VPSの特定の通信をWARP経由のIPv6で外に出す

VPSの特定の通信をWARP経由のIPv6で外に出す

ある平凡な午後、Telegramの通知で魅力的なVPSプランを見つけました。中国電信CN2直結、帯域2.5Gという好条件です。IPv6付きで動画配信サービスの地域制限解除にも便利ですが、すべての通信をWARP経由にする必要はありません。以前のスクリプトは手軽な一方、速度と振り分けに不満があり、もっと柔軟な方法を探すことにしました。

先週の何でもない午後、ずっとバックグラウンドで静かにしていたTelegramに通知が届きました。

よく見ると、中国電信CN2直結、帯域2.5G、転送量1T、クーポン適用で年間36ドル。月あたり3ドルです。

これはずっと手放したくない、家宝級のVPSです!

即座に支払いを済ませ、すぐ友人たちにも声をかけて、周りの同僚3、4人まで巻き込みました。

このプランにはIPv6が付いていて、各種動画配信サービスの地域制限解除に役立ちます。もちろんIPv6のないVPSもまだたくさんありますし、中国には「狡兎三窟」ということわざもあります。外に出るなら別の顔も持っておきたいものです。そこで、太っ腹なCloudflareのWARPの出番です。

以前はfscarmen/warpのスクリプトを使っていました。グローバルモードを起動するだけで、VPS全体の出口がWARPに切り替わります。ただし、問題が2つあります。
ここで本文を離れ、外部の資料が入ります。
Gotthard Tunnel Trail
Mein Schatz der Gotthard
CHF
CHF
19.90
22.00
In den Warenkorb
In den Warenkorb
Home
  1. WARPを通すと速度が落ちますし、すべての通信を通す必要もありません。通常はNetflixやOpenAIのようにIPへの要求が厳しいサービスだけで十分です。
  2. WARPが全通信を引き受けると、デュアルスタックでもIPv4が優先されることがあります。DNS解決はWARP内部のリモート側で行われるため、こちらから制御できません。

1つ目は、スクリプトの非グローバルモードでローカルにSOCKSプロキシを立て、プロキシソフトで振り分ければ解決します。2つ目は、プロキシソフトでDNSをローカル解決し、名前解決で得たアドレス宛ての通信をWARPへ流せば対応できます。

非グローバルモードはインストール時に選択できます。

shell
wget -N https://gitlab.com/fscarmen/warp/-/raw/main/menu.sh && bash menu.sh c

インストール後のメニューからも選べます。WARP Linux Clientでもwireproxyでもかまいません。
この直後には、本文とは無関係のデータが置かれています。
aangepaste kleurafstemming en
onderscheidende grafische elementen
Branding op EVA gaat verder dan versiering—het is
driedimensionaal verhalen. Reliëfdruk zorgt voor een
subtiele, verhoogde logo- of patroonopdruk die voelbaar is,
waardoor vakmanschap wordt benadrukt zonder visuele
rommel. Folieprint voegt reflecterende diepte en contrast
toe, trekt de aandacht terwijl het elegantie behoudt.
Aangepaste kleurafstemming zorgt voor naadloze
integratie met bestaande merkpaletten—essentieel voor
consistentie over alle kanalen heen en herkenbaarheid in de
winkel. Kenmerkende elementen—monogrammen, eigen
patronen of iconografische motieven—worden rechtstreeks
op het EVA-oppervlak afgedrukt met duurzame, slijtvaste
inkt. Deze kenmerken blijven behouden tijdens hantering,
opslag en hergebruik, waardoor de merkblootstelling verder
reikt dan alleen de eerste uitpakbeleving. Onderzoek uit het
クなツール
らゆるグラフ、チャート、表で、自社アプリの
有効にすると、標準ではローカルの40000番ポートでSOCKSが待ち受けます。

このSOCKSサービスを出口に追加し、必要に応じて振り分ければOKです。以下はXrayの例ですが、Clashやsing-boxも同様です。

json
{
  "outbounds": [
    {
      "tag": "warp",
      "protocol": "socks",
      "settings": {
        "servers": [
          {
            "address": "127.0.0.1",
            "port": 40000
          }
        ]
      }
    }
  ]
}

プロキシソフトの出口を直接SOCKS5サービスにすると、リモートDNS解決が行われ、IPv4とIPv6のどちらで出るかが安定しません。ここはローカルDNSで解決できます。
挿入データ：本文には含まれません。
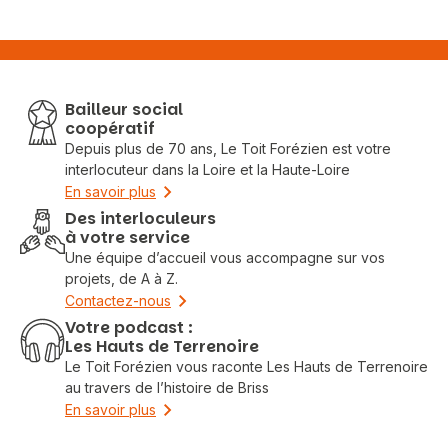
Bailleur social
coopératif
Depuis plus de 70 ans, Le Toit Forézien est votre
interlocuteur dans la Loire et la Haute-Loire
En savoir plus
Des interloculeurs
à votre service
Une équipe d’accueil vous accompagne sur vos
projets, de A à Z.
Contactez-nous
Votre podcast :
Les Hauts de Terrenoire
Le Toit Forézien vous raconte Les Hauts de Terrenoire
au travers de l’histoire de Briss
En savoir plus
ローカルDNSを使うには、プロキシソフトのDNSモジュールを有効にします。

json
{
  "dns": {
    "servers": [
      "2606:4700:4700::1111",
      "1.1.1.1"
    ],
    "queryStrategy": "UseIP",
    "tag": "dns_inbound"
  }
}

出口はプロキシチェーンとして追加します。

json
{
  "outbounds": [
    {
      "tag": "warp",
      "protocol": "freedom",
      "settings": {
        "domainStrategy": "UseIPv6v4"
      },
      "proxySettings": {
        "tag": "warp-inner"
      }
    },
    {
      "tag": "warp-inner",
      "protocol": "socks",
      "settings": {
        "servers": [
          {
            "address": "127.0.0.1",
            "port": 40000
          }
        ]
      }
    }
  ]
}

まずfreedomの出口で名前解決します。UseIPv6v4は、解決されたIPv6アドレスを優先し、IPv6がなければIPv4を使う指定です。その後proxySettingsでwarp-innerへ流します。これは先ほど設定したSOCKS、つまりWARPです。

これで、アクセス先がIPv6に対応していれば、warpタグ経由のアクセスは必ずIPv6になります。